When I look at the romantic comedy films of the 30s, it strikes me how many of the American-made films are set in a kind of fantasy Europe.
Ernst Lubitsch’s Trouble in Paradise was perhaps the most quintessential, but there were a lot of them, including Grand Hotel, set in Berlin and starring Greta Garbo and a host of the top stars of the period.
And of course the inimitable Top Hat, starring Fred Astaire and Ginger Rogers, set in a Venice that seems to exist in a fairy tale world.
That fairy tale world extended to a fantasy New York, such as in Dinner at Eight, and a host of ‘Broadway’ musicals whose numbers could never have been produced on an actual stage.
The explanation I’ve seen most often is that Americans who in those Depression days could manage to cadge the nickel for a show wanted escapism, the more glamorous the better.
But I wonder if there is also because so many of the creative minds in film, particularly in the twenties and thirties, were first and second generation Europeans, harking back to what they remembered of European society, or their childhoods in the rougher parts of New York, looking in longing at the elegant cars and clothes of the Park Avenue swells.
Some of the most brilliant of those filmmakers—like Lubitsch—imbued their films with a kind of continental sophistication that ran orthogonal to strata in American culture.
Some friends and I once binged on a succession of these films, after which one of the group remarked that young people today, given the lamentably skimpy history prevalent in so many schools, might garner from watching old movies an impression that the thirties was a sunshiny period filled with rich people having fun.
Europe in these glamor films was presented as a gigantic Disneyland, with enormous gilt theaters, sophisticated art deco restaurants, and marble-pillared houses as settings for fabulous parties instead of rides, just as New York was a world of night clubs, theaters, mansions, and horse carriages in Central Park.
I’ve heard it said that the thirties were the last of Europe’s glamour period, that once the war ended, glamour was gone forever, except in dress-up parties that hearkened to the past. Even as prosperity slowly returned, the days of fabulous Art Deco designs, and slinky silk gowns and suavely tailored tuxedos didn’t make a comeback, except in costume balls.

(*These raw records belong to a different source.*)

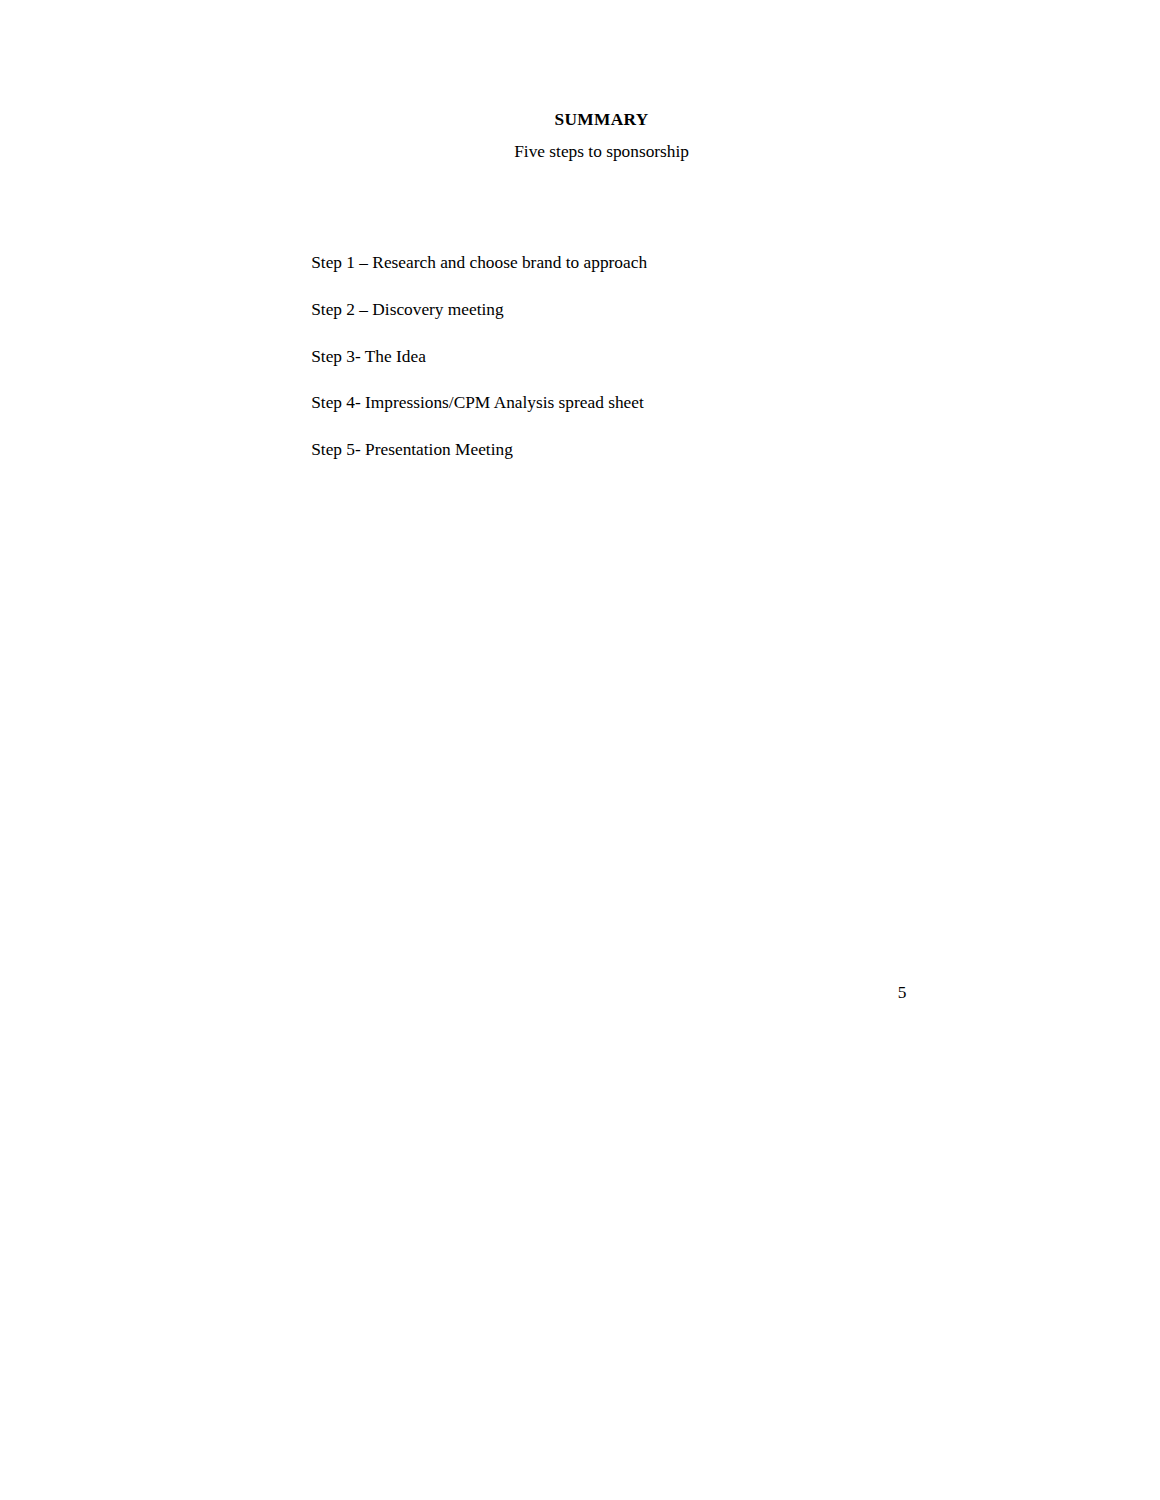SUMMARY
Five steps to sponsorship
Step 1 – Research and choose brand to approach
Step 2 – Discovery meeting
Step 3- The Idea
Step 4- Impressions/CPM Analysis spread sheet
Step 5- Presentation Meeting
5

Instead there was the boxy-shouldered, awkward look of the forties’ costumes for women, and men endured twenty years of dumpy suits, with their pants hitched almost to their armpits, before the tight pants and bell-bottoms look of the sixties and seventies. No “glamour” anywhere in sight.
But maybe that depends on one’s definition of glamor.
What’s your take on the thirties, and the age of glamour, in the West?